- Abbreviation: NAMIR
- Founder: Shapour Bakhtiar
- Founded: Summer 1979 (initial activity) August 1980 (Official)
- Headquarters: Paris, France
- Ideology: Liberalism (Iranian) Laïcité
- Political position: Centre-left
- Slogan: "Iran Will Never Die"

Website
- https://www.namir.info/

= National Resistance Movement of Iran =

The National Movement of the Iranian Resistance (NAMIR; نهضت مقاومت ملی ایران) was a political organization founded by Shapour Bakhtiar in 1979.

NAMIR was inspired by the resistance movement that emerged immediately after the 1953 Iranian coup d'état, taking its name from there. In 1979, the National Resistance Movement of Iran was founded by Shapoor Bakhtiar and a group of pro-opposition figures to fight against the ruling regime in Iran. Its purpose is to achieve the following goals: Establishing a government based on national sovereignty and social justice; Separation of religion from government in all aspects of the country; Maintaining the independence and territorial integrity of the country and national solidarity.

NAMIR considered its struggle in the sequence of the struggles of the National Movement of Iran and the National Front. The struggles that have been ongoing since the beginning of the constitutional revolution until today to achieve the demands of the Iranian nation, namely democracy, independence, territorial integrity, and law-based military establishment. NAMIR considered itself one of the guardians of the national movement of Iran and in turn tries to make a more effective contribution to the struggle of the Iranian nation to build a free and prosperous Iran by expanding the range of activities and uniting with other Iranian nationalists.

== Leadership ==
Other than Bakhtiar, who was the leader of the party, three senior members served in the capacity of the Chairman of Executive Committee: Abdolrahman Boroomand (1980–1987; March–August 1991) Mohammad Moshiri (March 1987–July 1989), Sadegh Sadireh (July 1989–March 1991).

== Publishers ==
The National Resistance Movement of Iran had a newspaper, and also had a weekly magazine called Qiyam Iran edited by Iraj Pezeshkzad for ten years.

== Operation Niqab (Saving the uprising of Great Iran)[Nojeh coup plot] ==

In Iran, a group called "Naqab" was formed from army officers and some civilians. They expressed concern about the consolidation of a new dictatorship in Iran and supported Bakhtiar as the true leader of Mossadegh and the leader of democracy. On July 16, 1359 (1980), the Iranian authorities claimed that they had destroyed a network of military and civilian supporters of Bakhtiar who were conspiring to overthrow the Islamic regime. During the following months, more than one hundred people were executed for being members of "Naqab" and supporting Bakhtiar and the Iranian National Resistance Movement.

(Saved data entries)
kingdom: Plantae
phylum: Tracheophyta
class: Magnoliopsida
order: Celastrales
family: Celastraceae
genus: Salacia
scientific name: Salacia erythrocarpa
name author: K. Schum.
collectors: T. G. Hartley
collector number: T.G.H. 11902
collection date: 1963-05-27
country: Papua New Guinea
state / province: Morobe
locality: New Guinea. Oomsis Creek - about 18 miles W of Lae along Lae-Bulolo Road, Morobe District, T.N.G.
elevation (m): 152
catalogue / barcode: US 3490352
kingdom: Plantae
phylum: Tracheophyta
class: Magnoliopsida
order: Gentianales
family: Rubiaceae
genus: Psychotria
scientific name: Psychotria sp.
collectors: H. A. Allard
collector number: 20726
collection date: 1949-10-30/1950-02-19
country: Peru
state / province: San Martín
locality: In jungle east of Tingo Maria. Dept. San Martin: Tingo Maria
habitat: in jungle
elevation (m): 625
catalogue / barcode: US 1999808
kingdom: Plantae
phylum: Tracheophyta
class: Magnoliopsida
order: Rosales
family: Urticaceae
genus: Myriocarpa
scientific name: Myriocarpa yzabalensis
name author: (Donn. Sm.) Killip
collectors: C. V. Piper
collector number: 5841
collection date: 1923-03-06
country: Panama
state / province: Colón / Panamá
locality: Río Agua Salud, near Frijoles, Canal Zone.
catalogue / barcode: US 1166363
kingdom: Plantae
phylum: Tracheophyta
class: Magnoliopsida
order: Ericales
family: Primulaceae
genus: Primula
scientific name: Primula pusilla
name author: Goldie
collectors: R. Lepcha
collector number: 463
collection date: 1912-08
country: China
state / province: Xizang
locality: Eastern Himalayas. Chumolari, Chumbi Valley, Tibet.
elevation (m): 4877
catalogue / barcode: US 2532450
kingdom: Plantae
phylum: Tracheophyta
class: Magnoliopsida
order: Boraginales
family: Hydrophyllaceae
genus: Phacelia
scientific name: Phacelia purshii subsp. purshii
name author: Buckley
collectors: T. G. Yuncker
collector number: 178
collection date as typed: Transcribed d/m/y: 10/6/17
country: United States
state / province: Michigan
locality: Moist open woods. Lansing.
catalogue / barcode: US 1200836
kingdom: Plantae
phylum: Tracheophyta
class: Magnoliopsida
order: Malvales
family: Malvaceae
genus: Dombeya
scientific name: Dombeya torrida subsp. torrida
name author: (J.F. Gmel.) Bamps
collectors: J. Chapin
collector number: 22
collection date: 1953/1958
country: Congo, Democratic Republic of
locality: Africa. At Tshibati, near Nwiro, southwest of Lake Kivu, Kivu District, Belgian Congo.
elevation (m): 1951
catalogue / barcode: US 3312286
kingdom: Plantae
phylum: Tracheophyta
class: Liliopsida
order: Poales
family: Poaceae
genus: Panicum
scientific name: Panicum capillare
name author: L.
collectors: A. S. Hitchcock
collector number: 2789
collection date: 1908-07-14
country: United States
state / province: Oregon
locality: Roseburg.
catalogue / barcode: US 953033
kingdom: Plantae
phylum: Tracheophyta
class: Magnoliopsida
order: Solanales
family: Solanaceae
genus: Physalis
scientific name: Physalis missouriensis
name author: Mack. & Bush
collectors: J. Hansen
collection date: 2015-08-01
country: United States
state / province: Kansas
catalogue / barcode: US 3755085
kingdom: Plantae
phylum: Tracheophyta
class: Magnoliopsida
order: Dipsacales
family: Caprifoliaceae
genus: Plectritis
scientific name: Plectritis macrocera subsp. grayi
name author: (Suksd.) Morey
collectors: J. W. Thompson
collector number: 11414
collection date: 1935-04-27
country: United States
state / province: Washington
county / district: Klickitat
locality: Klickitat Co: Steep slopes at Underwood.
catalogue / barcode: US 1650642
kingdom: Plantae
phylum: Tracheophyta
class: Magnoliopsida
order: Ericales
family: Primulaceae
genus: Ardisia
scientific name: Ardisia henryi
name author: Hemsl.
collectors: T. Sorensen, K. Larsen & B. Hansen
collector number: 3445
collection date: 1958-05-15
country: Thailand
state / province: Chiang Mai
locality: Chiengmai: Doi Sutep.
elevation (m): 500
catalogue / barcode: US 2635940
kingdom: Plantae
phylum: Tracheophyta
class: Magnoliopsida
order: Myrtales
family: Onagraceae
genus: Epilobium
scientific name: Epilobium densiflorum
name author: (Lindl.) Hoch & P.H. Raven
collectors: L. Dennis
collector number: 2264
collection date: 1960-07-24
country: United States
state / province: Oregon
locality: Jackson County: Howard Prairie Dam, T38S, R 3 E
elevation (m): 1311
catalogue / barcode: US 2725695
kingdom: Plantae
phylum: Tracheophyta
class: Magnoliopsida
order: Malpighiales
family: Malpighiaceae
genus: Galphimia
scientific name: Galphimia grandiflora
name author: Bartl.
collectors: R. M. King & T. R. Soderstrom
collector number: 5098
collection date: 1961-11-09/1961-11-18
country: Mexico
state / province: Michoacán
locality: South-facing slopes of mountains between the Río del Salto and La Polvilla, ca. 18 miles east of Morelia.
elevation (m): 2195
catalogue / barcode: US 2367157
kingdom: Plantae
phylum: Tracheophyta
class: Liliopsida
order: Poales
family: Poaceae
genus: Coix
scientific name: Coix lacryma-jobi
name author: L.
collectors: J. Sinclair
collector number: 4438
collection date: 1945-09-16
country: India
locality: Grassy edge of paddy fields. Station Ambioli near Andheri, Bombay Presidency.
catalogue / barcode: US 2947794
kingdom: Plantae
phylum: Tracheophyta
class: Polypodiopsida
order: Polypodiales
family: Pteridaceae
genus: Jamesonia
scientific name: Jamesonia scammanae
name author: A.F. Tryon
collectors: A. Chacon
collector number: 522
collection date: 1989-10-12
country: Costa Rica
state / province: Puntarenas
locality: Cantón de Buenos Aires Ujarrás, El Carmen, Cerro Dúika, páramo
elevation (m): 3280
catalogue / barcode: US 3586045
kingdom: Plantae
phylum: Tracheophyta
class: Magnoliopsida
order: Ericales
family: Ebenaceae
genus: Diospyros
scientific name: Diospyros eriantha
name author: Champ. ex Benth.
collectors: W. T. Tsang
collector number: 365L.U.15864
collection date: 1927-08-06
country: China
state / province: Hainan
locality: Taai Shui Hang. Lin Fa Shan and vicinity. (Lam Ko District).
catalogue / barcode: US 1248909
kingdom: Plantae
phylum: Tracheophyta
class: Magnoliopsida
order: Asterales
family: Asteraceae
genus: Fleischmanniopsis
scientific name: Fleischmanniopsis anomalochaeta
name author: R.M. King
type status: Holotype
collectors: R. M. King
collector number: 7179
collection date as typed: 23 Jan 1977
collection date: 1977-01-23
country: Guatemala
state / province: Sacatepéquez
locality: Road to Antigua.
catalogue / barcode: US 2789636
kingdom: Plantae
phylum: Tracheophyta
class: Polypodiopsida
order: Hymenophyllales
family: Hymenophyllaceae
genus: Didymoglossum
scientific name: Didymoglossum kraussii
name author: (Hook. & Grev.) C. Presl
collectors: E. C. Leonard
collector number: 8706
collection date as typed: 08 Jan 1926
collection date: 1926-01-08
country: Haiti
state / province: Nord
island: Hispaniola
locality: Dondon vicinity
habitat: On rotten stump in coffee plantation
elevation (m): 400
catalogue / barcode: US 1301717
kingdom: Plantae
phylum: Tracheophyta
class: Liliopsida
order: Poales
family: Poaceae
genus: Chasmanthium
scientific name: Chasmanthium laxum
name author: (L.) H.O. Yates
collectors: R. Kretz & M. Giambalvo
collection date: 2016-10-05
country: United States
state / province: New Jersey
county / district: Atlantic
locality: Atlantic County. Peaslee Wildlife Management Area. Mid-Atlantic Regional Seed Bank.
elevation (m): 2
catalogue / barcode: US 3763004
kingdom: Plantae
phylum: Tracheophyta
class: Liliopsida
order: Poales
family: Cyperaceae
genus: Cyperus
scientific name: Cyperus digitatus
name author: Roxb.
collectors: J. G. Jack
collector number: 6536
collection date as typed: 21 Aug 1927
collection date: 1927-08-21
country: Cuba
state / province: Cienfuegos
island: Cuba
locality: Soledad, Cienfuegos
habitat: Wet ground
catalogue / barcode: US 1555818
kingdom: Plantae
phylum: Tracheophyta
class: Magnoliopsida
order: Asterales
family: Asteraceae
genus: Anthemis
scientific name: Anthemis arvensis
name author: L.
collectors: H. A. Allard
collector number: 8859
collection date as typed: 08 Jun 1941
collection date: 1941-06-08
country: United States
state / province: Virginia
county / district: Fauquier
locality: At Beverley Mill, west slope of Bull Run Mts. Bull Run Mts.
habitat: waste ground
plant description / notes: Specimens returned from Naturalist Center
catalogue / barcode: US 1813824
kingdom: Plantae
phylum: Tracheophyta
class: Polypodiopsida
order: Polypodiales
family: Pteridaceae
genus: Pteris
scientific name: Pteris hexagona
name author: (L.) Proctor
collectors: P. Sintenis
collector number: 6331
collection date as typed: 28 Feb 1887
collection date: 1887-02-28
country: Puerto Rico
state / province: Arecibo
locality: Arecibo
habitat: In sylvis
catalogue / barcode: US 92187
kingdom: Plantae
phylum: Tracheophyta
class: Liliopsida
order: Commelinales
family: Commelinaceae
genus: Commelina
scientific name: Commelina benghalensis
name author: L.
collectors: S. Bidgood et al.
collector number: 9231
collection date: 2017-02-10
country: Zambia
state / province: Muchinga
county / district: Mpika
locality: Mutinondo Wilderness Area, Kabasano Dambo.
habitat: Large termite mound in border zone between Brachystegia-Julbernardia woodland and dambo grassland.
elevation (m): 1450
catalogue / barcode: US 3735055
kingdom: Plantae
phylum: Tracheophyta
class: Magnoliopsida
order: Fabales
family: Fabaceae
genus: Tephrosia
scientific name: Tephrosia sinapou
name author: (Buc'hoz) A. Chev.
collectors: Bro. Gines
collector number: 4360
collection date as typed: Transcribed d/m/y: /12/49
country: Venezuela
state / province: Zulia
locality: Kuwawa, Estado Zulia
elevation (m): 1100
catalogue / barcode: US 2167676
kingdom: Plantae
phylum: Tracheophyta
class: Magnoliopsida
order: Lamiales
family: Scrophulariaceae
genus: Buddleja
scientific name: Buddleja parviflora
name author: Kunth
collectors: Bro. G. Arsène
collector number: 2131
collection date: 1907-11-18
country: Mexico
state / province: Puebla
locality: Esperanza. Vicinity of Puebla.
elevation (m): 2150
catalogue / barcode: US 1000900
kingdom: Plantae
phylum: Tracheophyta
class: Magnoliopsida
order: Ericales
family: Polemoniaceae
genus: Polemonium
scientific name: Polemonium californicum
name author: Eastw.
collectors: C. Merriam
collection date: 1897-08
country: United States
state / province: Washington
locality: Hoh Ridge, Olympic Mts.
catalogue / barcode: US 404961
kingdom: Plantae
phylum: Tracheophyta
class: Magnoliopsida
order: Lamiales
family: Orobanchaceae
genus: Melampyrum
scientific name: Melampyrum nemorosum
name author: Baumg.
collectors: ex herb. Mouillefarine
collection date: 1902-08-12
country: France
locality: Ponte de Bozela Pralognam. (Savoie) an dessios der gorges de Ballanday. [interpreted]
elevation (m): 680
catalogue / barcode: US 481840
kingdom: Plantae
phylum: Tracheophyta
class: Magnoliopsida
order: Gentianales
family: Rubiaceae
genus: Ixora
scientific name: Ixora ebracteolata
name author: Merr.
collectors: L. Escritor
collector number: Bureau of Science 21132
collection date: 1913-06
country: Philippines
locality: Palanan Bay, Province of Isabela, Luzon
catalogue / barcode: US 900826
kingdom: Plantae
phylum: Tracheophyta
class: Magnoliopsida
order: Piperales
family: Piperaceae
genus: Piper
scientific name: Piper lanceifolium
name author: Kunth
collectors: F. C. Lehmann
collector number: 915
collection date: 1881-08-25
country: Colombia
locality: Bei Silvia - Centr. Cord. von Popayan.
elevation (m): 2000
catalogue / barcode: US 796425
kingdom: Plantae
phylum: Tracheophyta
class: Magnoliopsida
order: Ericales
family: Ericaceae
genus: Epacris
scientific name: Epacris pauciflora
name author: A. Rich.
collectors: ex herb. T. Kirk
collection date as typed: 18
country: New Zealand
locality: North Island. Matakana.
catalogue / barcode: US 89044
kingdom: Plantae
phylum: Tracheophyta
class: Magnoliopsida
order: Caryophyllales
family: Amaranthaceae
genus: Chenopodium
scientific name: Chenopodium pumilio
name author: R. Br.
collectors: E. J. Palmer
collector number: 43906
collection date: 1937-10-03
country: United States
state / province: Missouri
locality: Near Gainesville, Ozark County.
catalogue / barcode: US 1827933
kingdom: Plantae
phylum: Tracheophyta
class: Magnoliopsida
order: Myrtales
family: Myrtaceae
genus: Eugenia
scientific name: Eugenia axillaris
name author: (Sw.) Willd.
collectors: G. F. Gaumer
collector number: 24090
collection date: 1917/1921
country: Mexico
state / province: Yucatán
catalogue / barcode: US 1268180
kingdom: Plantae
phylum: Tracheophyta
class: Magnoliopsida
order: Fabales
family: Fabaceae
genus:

*USING THE INFORMATION:*
1 - In the article on the National Resistance Movement of Iran, who edited the weekly magazine Qiyam Iran, and for how long?
2 - Proceed with the article on the National Resistance Movement of Iran, picking up right after its final sentence.

*TASK ANSWERS:*
1 - Iraj Pezeshkzad edited it for ten years.

2 -
== Response by the Islamic Republic ==

Shapour Bakhtiar, the founder of Iran's National Resistance Movement, was the target of an unsuccessful assassination attempt in the summer of 1359 by a group led by Anis Naghash. According to the statements of Anis Naqash, both assassination attempts were planned by the order of the authorities of the Islamic Republic of Iran and with the help of professional terrorists.

Soroush Katibeh was the special secretary of Dr. Shapour Bakhtiar and a member of the Iranian National Resistance Movement, who was murdered by three criminals on August 6, 1991, along with Dr. Shapour Bakhtiar, in his residence in Soren, a suburb of Paris.

Abdur Rahman Boroumand (born in 1306 in Isfahan - 1370 in Paris) was an Iranian political activist and the head of the executive board of the National Resistance Movement of Iran. He was stabbed to death in front of the elevator of his residence in Paris on Thursday, April 29, 1370 (April 18, 1991).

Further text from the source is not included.